__Enunciado A__:
Reproduce sin cambios las líneas del listado, comenzando en su primera línea y terminando en la que contiene "family: Boraginaceae", ambas incluidas.

__Texto dado__:
_ _ _ _ _

Historia del Problema del Consumidor Parásito en Economía
Historia del problema del free rider
El problema del free rider y la lógica de la acción colectiva han sido reconocidos en contextos específicos durante milenios. Ya Glaucón en la "República" de Platón ve la lógica en su argumento contra la obediencia a la ley si sólo se puede escapar a la sanción por las violaciones. Los que leen por primera vez a Platón suelen asombrarse de que el querido Sócrates parezca no entender la lógica e insista en que nos interesa obedecer la ley independientemente del incentivo de sus sanciones.
El argumento de Adam Smith, expresado en 1776, a favor de la mano invisible que mantiene a los vendedores en competencia y no en colusión es una instancia fundamentalmente importante y benigna -de hecho, beneficiosa- de la lógica de la acción colectiva. Dice que cada productor "sólo tiene la intención de obtener su propio beneficio, y en este caso, como en muchos otros, es guiado por una mano invisible para promover un fin que no formaba parte de su intención. Tampoco es siempre peor para la sociedad el hecho de que no forme parte [del fin previsto por el individuo]. Al perseguir su propio interés, con frecuencia promueve el de la sociedad de manera más eficaz que cuando realmente tiene la intención de promoverlo". El reverso de la mano invisible rechaza los esfuerzos de colusión de precios, empujando así a los productores a ser innovadores.
David Hume capta en 1739 claramente la generalidad del problema. Dice:
"Dos vecinos pueden ponerse de acuerdo para drenar un prado que poseen en común, porque es fácil para ellos conocer la mente del otro, y cada uno debe percibir, que la consecuencia inmediata de su fracaso en su parte, es el abandono de todo el proyecto. Pero es muy difícil, y de hecho imposible, que mil personas se pongan de acuerdo en una acción de este tipo; es difícil que concierten un diseño tan complicado, y aún más difícil que lo ejecuten; mientras que cada uno busca un pretexto para liberarse de la molestia y el gasto, y cargar todo el peso sobre los demás."
John Stuart Mill, en 1848, expresa la lógica muy claramente en su defensa de las leyes para exigir un máximo de horas de trabajo. Supone que todos los trabajadores estarían mejor si la jornada laboral se redujera de, digamos, diez a nueve horas diarias para todos, pero que cada trabajador individual estaría mejor trabajando la hora extra si la mayoría de los demás no lo hace. Por lo tanto, la única manera de que se beneficien de la reducción de la jornada laboral sería hacer que fuera ilegal trabajar más de nueve horas al día.
Vilfredo Pareto, en 1935, expuso la lógica de forma completa y para el caso general:
"Si todos los individuos se abstuvieran de hacer A, cada individuo, como miembro de la comunidad, obtendría una cierta ventaja. Pero ahora, si todos los individuos menos uno siguen absteniéndose de hacer A, la pérdida de la comunidad es muy pequeña, mientras que el único individuo que hace A obtiene una ganancia personal mucho mayor que la pérdida en la que incurre como miembro de la comunidad."
El argumento de Pareto se enmarca en el caso negativo, como el ejemplo de la contaminación anterior, pero también se ajusta a las disposiciones positivas. Desgraciadamente, su argumento está enterrado en una gran obra magna de cuatro volúmenes que es un debate farragoso sobre muchos y variados temas, y parece haber tenido poca o ninguna influencia en el debate posterior.

_ _ _ _ _

__Datos mostrados__:
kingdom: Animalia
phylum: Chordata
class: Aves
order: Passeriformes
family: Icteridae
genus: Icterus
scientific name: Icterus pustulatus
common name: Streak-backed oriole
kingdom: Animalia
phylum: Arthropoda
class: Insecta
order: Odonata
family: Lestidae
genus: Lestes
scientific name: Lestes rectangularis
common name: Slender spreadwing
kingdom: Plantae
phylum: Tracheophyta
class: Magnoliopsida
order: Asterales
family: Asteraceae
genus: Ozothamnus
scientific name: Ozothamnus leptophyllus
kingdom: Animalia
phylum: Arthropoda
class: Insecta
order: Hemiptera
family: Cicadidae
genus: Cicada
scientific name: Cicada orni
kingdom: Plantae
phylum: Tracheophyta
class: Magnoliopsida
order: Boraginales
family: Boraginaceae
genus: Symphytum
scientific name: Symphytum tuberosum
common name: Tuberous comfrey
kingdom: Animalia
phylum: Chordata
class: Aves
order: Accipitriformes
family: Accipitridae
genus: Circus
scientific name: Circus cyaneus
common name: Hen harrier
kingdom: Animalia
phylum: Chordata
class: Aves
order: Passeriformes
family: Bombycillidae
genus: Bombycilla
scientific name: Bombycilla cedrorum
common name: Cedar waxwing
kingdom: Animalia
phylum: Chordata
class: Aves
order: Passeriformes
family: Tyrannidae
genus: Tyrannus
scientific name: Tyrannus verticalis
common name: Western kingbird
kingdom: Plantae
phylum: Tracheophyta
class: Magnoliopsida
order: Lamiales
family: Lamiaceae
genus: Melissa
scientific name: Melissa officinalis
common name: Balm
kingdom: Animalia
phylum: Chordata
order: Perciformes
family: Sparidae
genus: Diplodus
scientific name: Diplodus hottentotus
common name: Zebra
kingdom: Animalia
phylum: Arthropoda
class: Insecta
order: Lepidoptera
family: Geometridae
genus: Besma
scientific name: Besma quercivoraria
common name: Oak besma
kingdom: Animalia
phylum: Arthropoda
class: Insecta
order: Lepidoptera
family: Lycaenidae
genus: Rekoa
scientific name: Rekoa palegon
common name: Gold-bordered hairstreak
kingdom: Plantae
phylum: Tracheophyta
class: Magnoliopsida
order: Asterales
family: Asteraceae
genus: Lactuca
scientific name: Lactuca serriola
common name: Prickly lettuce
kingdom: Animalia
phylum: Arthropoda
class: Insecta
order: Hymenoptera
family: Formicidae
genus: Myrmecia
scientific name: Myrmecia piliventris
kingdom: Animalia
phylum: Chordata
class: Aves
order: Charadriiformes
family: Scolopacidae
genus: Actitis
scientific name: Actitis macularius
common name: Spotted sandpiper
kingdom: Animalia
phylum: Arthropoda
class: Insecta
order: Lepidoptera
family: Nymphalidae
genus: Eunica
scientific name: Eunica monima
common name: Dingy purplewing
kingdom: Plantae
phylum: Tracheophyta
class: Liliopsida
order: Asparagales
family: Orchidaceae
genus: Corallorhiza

_ _ _ _ _

__Enunciado B__:
Enumera todos los años que aparecen en el texto sobre la historia del problema del free rider.

__Respuesta A__:
kingdom: Animalia
phylum: Chordata
class: Aves
order: Passeriformes
family: Icteridae
genus: Icterus
scientific name: Icterus pustulatus
common name: Streak-backed oriole
kingdom: Animalia
phylum: Arthropoda
class: Insecta
order: Odonata
family: Lestidae
genus: Lestes
scientific name: Lestes rectangularis
common name: Slender spreadwing
kingdom: Plantae
phylum: Tracheophyta
class: Magnoliopsida
order: Asterales
family: Asteraceae
genus: Ozothamnus
scientific name: Ozothamnus leptophyllus
kingdom: Animalia
phylum: Arthropoda
class: Insecta
order: Hemiptera
family: Cicadidae
genus: Cicada
scientific name: Cicada orni
kingdom: Plantae
phylum: Tracheophyta
class: Magnoliopsida
order: Boraginales
family: Boraginaceae

__Respuesta B__:
1776, 1739, 1848, 1935